Metin Bloğu —

○ ○ ○

Değerli Arkadaşlar,
Bir süredir Yahudiler ve Siyonizm üzerine yazılar yazılmaktadır. Bu yazıları yazanların çoğu yaşamlarında Musevi veya Yahudilerle tanışmadığı gibi İsrail'de de bulunmamıştır. Ben Müslümanım ve bir Türküm. Bunu ön yargıyla okumamanız ve yazan kişinin kültürel kimliğini bilmeniz için belirtiyorum.

○ ○ ○

İş Talebi 1 —
Yahudiler ve Siyonizm üzerine yazılara dair metne göre yanıtla:
(a) Bu konuda yazı yazanların çoğu hakkında ne söyleniyor?
(b) Metni yazan kişi kendini hangi iki kimlikle tanımlıyor?
(c) Metni yazan kişi bu kimliğini ne amaçla belirttiğini söylüyor?
İş Talebi 2 — Kayıtların başındaki satırdan başla, "Safe Party Hosting – The Good Resident" ifadesini içeren satırdan sonra dur ve bu satırları aynen yeniden yaz. Resimleri yanıta katma.
Kayıtların metinle hiçbir ilgisi yoktur.

○ ○ ○

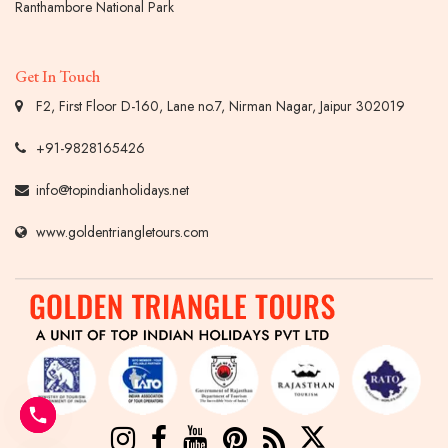
Ranthambore National Park
Get In Touch
F2, First Floor D-160, Lane no.7, Nirman Nagar, Jaipur 302019
+91-9828165426
info@topindianholidays.net
www.goldentriangletours.com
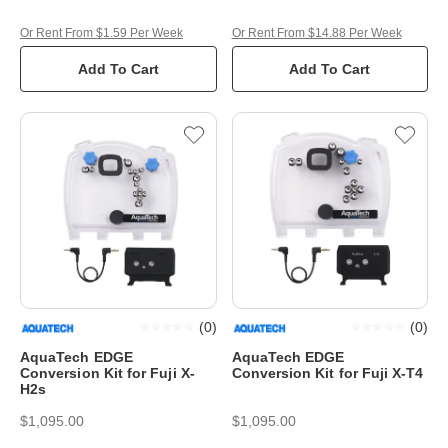
Or Rent From $1.59 Per Week
Or Rent From $14.88 Per Week
Add To Cart
Add To Cart
(
0
)
(
0
)
AquaTech EDGE
AquaTech EDGE
Conversion Kit for Fuji X-
Conversion Kit for Fuji X-T4
H2s
$1,095.00
$1,095.00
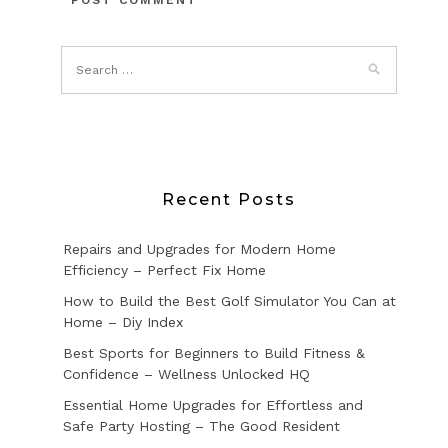
Recent Posts
Repairs and Upgrades for Modern Home
Efficiency – Perfect Fix Home
How to Build the Best Golf Simulator You Can at
Home – Diy Index
Best Sports for Beginners to Build Fitness &
Confidence – Wellness Unlocked HQ
Essential Home Upgrades for Effortless and
Safe Party Hosting – The Good Resident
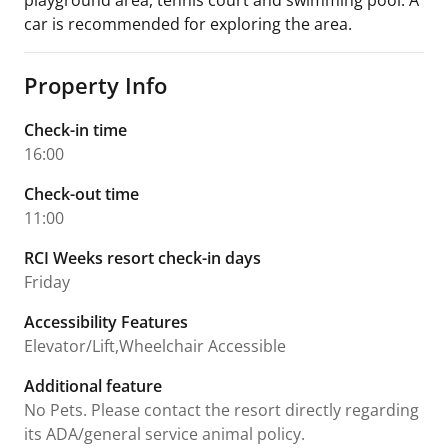
playground area, tennis court and swimming pool. A
car is recommended for exploring the area.
Property Info
Check-in time
16:00
Check-out time
11:00
RCI Weeks resort check-in days
Friday
Accessibility Features
Elevator/Lift,Wheelchair Accessible
Additional feature
No Pets. Please contact the resort directly regarding
its ADA/general service animal policy.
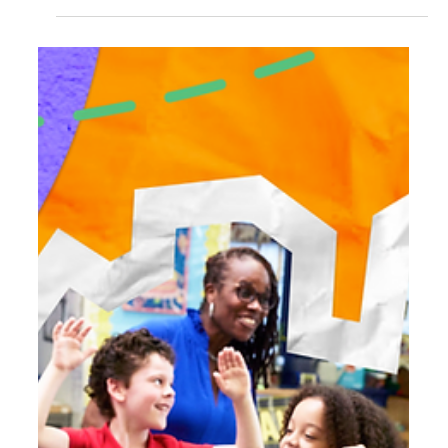
Differentiation That Empowers
Every Learner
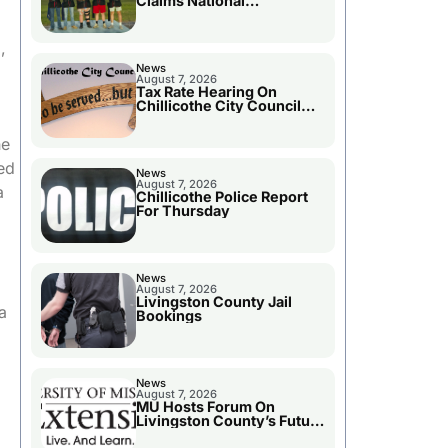
Claims National
Championship
,
News
August 7, 2026
Tax Rate Hearing On
Chillicothe City Council
Agenda
he
ed
News
August 7, 2026
a
Chillicothe Police Report
For Thursday
News
August 7, 2026
Livingston County Jail
a
Bookings
News
August 7, 2026
MU Hosts Forum On
Livingston County’s Future
Growth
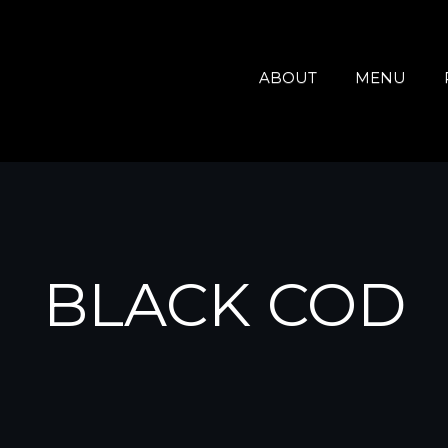
ABOUT
MENU
BLACK COD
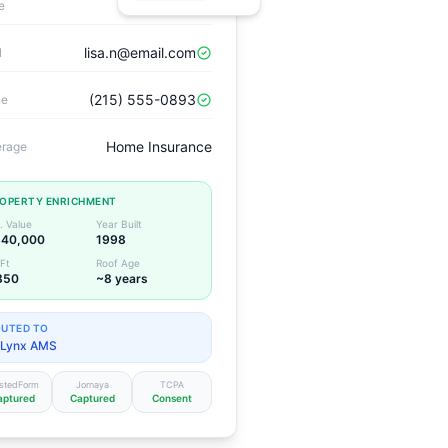
Lisa Nguyen
e
lisa.n@email.com
l
(215) 555-0893
ne
Home Insurance
rage
OPERTY ENRICHMENT
. Value
Year Built
40,000
1998
Ft
Roof Age
850
~8 years
UTED TO
Lynx AMS
stedForm
Jornaya
TCPA
aptured
Captured
Consent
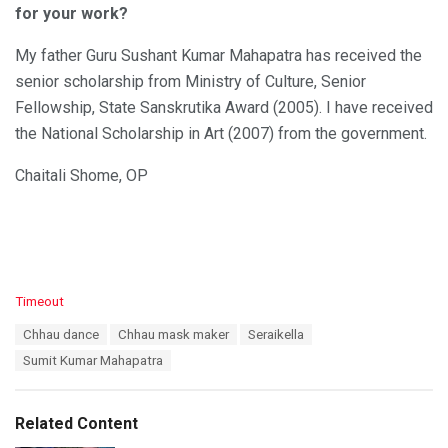
for your work?
My father Guru Sushant Kumar Mahapatra has received the
senior scholarship from Ministry of Culture, Senior
Fellowship, State Sanskrutika Award (2005). I have received
the National Scholarship in Art (2007) from the government.
Chaitali Shome, OP
C
Timeout
a
T
Chhau dance
Chhau mask maker
Seraikella
t
a
e
Sumit Kumar Mahapatra
g
g
s
o
:
r
Related Content
i
e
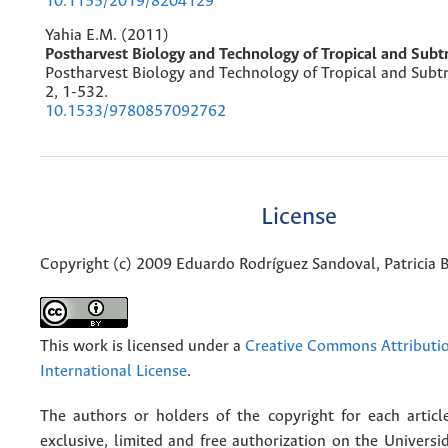
10.1155/2019/8204129
Yahia E.M. (2011)
Postharvest Biology and Technology of Tropical and Subtr
Postharvest Biology and Technology of Tropical and Subtro
2
,
1-532.
10.1533/9780857092762
License
Copyright (c) 2009 Eduardo Rodríguez Sandoval, Patricia 
This work is licensed under a
Creative Commons Attributio
International License
.
The authors or holders of the copyright for each articl
exclusive, limited and free authorization on the Univers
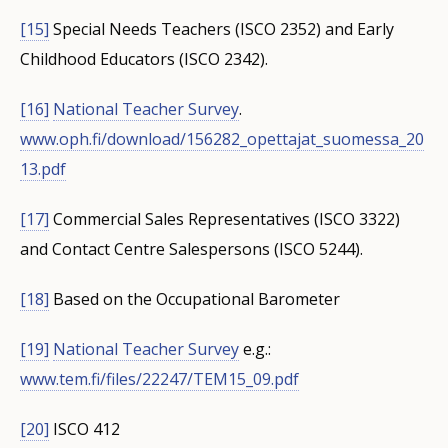
[15]
Special Needs Teachers (ISCO 2352) and Early
Childhood Educators (ISCO 2342).
[16]
National Teacher Survey
.
www.oph.fi/download/156282_opettajat_suomessa_20
13.pdf
[17]
Commercial Sales Representatives (ISCO 3322)
and Contact Centre Salespersons (ISCO 5244).
[18]
Based on the Occupational Barometer
[19]
National Teacher Survey
e.g.:
www.tem.fi/files/22247/TEM15_09.pdf
[20]
ISCO 412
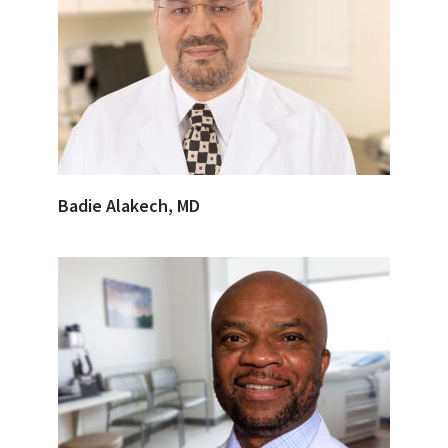
Badie Alakech, MD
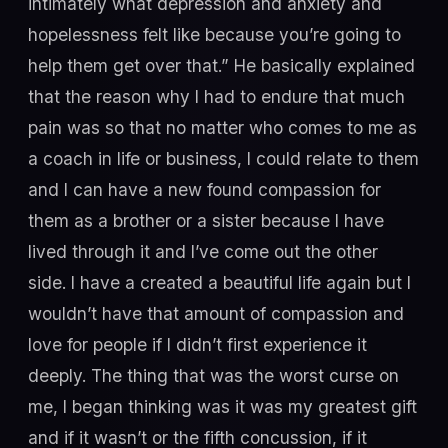
intimately what depression and anxiety and
hopelessness felt like because you’re going to
help them get over that.” He basically explained
that the reason why I had to endure that much
pain was so that no matter who comes to me as
a coach in life or business, I could relate to them
and I can have a new found compassion for
them as a brother or a sister because I have
lived through it and I’ve come out the other
side. I have a created a beautiful life again but I
wouldn’t have that amount of compassion and
love for people if I didn’t first experience it
deeply. The thing that was the worst curse on
me, I began thinking was it was my greatest gift
and if it wasn’t or the fifth concussion, if it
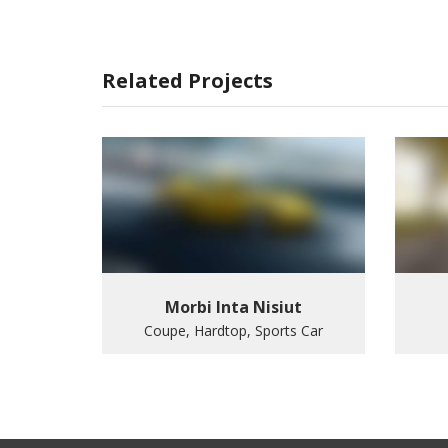
Related Projects
Morbi Inta Nisiut
Coupe, Hardtop, Sports Car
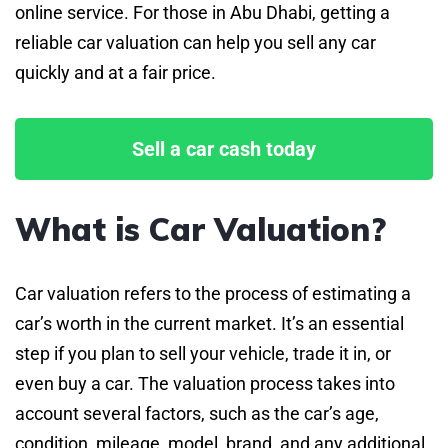
online service. For those in Abu Dhabi, getting a
reliable car valuation can help you sell any car
quickly and at a fair price.
Sell a car cash today
What is Car Valuation?
Car valuation refers to the process of estimating a
car’s worth in the current market. It’s an essential
step if you plan to sell your vehicle, trade it in, or
even buy a car. The valuation process takes into
account several factors, such as the car’s age,
condition, mileage, model, brand, and any additional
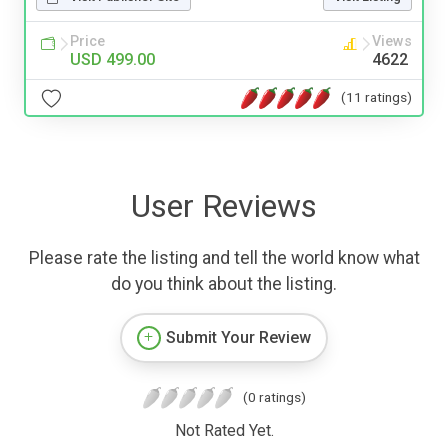
Price
Views
USD 499.00
4622
(11 ratings)
User Reviews
Please rate the listing and tell the world know what
do you think about the listing.
Submit Your Review
(0 ratings)
Not Rated Yet.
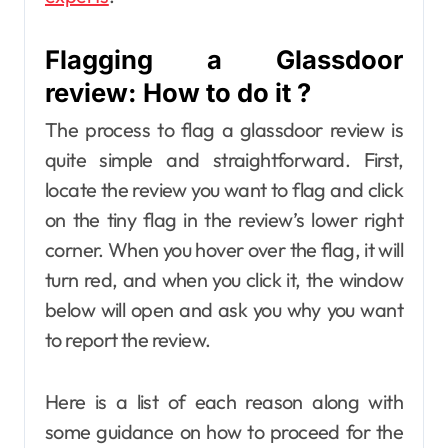
Flagging a Glassdoor
review: How to do it ?
The process to flag a glassdoor review is
quite simple and straightforward. First,
locate the review you want to flag and click
on the tiny flag in the review’s lower right
corner. When you hover over the flag, it will
turn red, and when you click it, the window
below will open and ask you why you want
to report the review.
Here is a list of each reason along with
some guidance on how to proceed for the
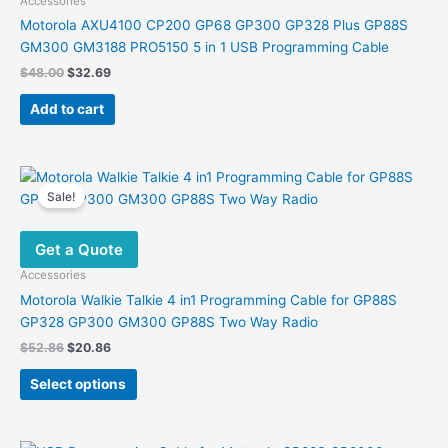
Accessories
Motorola AXU4100 CP200 GP68 GP300 GP328 Plus GP88S
GM300 GM3188 PRO5150 5 in 1 USB Programming Cable
Original
Current
$
48.00
$
32.69
price
price
was:
is:
Add to cart
$48.00.
$32.69.
Sale!
Get a Quote
Accessories
Motorola Walkie Talkie 4 in1 Programming Cable for GP88S
GP328 GP300 GM300 GP88S Two Way Radio
Original
Current
$
52.86
$
20.86
price
price
This
was:
is:
Select options
product
$52.86.
$20.86.
has
multiple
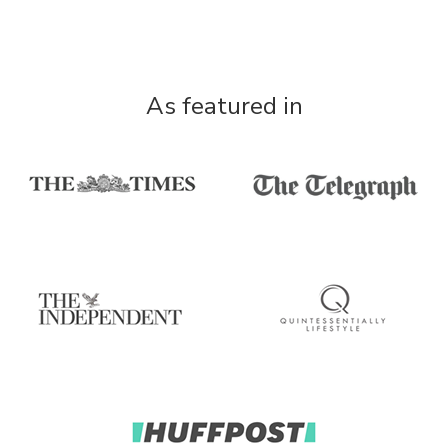
As featured in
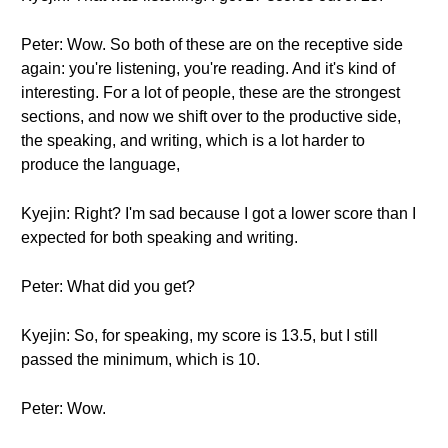
Peter: Wow. So both of these are on the receptive side
again: you're listening, you're reading. And it's kind of
interesting. For a lot of people, these are the strongest
sections, and now we shift over to the productive side,
the speaking, and writing, which is a lot harder to
produce the language,
Kyejin: Right? I'm sad because I got a lower score than I
expected for both speaking and writing.
Peter: What did you get?
Kyejin: So, for speaking, my score is 13.5, but I still
passed the minimum, which is 10.
Peter: Wow.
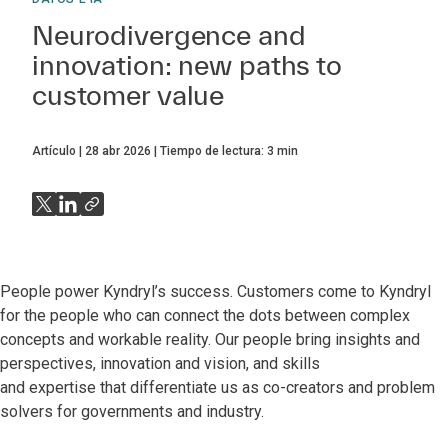
Neurodivergence and
innovation: new paths to
customer value
Artículo
28 abr 2026
Tiempo de lectura:
3
min
People power Kyndryl’s success. Customers come to Kyndryl
for the people who can connect the dots between complex
concepts and workable reality. Our people bring insights and
perspectives, innovation and vision, and skills
and expertise that differentiate us as co-creators and problem
solvers for governments and industry.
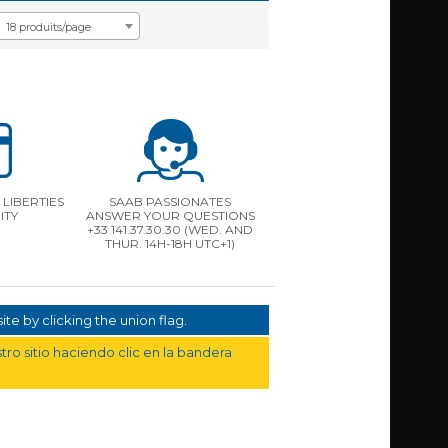
18 produits/page
LIBERTIES
SAAB PASSIONATES
ITY
ANSWER YOUR QUESTIONS
+33 141.37.30.30 (WED. AND
THUR. 14H-18H UTC+1)
te by clicking the union flag.
ro sitio haciendo clic en la bandera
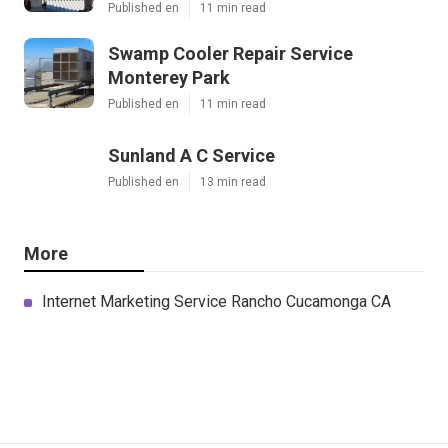
Published en
11 min read
Swamp Cooler Repair Service
Monterey Park
Published en
11 min read
Sunland A C Service
Published en
13 min read
More
Internet Marketing Service Rancho Cucamonga CA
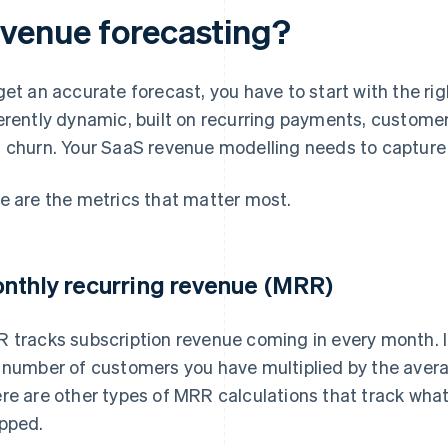
evenue forecasting?
get an accurate forecast, you have to start with the rig
erently dynamic, built on recurring payments, customer
 churn. Your SaaS revenue modelling needs to capture
e are the metrics that matter most.
nthly recurring revenue (MRR)
 tracks subscription revenue coming in every month. It
 number of customers you have multiplied by the aver
re are other types of MRR calculations that track wha
pped.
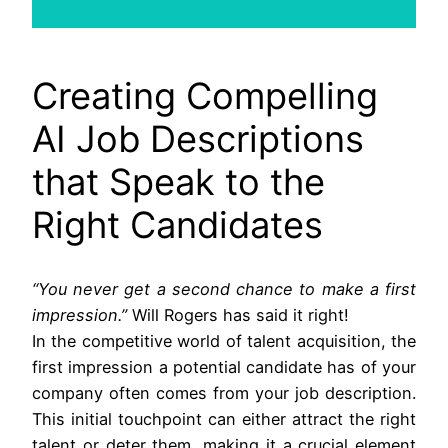
Creating Compelling
AI Job Descriptions
that Speak to the
Right Candidates
“You never get a second chance to make a first
impression.”
Will Rogers has said it right!
In the competitive world of talent acquisition, the
first impression a potential candidate has of your
company often comes from your job description.
This initial touchpoint can either attract the right
talent or deter them, making it a crucial element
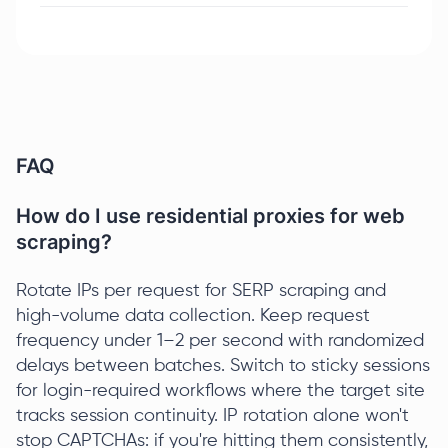
FAQ
How do I use residential proxies for web
scraping?
Rotate IPs per request for SERP scraping and
high-volume data collection. Keep request
frequency under 1–2 per second with randomized
delays between batches. Switch to sticky sessions
for login-required workflows where the target site
tracks session continuity. IP rotation alone won't
stop CAPTCHAs: if you're hitting them consistently,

○ ○ ○

Yazılı Çözüm 1 —
(a) Çoğu, yaşamlarında Musevi veya Yahudilerle tanışmamış, İsrail'de de bulunmamıştır.
(b) Müslüman ve Türk olarak.
(c) Okuyanlar yazıyı ön yargıyla okumasın ve yazan kişinin kültürel kimliğini bilsin diye.

Yazılı Çözüm 2 —
Ranthambore National Park
Get In Touch
F2, First Floor D-160, Lane no.7, Nirman Nagar, Jaipur 302019
+91-9828165426
info@topindianholidays.net
www.goldentriangletours.com
Or Rent From $1.59 Per Week
Or Rent From $14.88 Per Week
Add To Cart
Add To Cart
(
0
)
(
0
)
AquaTech EDGE
AquaTech EDGE
Conversion Kit for Fuji X-
Conversion Kit for Fuji X-T4
H2s
$1,095.00
$1,095.00
Recent Posts
Repairs and Upgrades for Modern Home
Efficiency – Perfect Fix Home
How to Build the Best Golf Simulator You Can at
Home – Diy Index
Best Sports for Beginners to Build Fitness &
Confidence – Wellness Unlocked HQ
Essential Home Upgrades for Effortless and
Safe Party Hosting – The Good Resident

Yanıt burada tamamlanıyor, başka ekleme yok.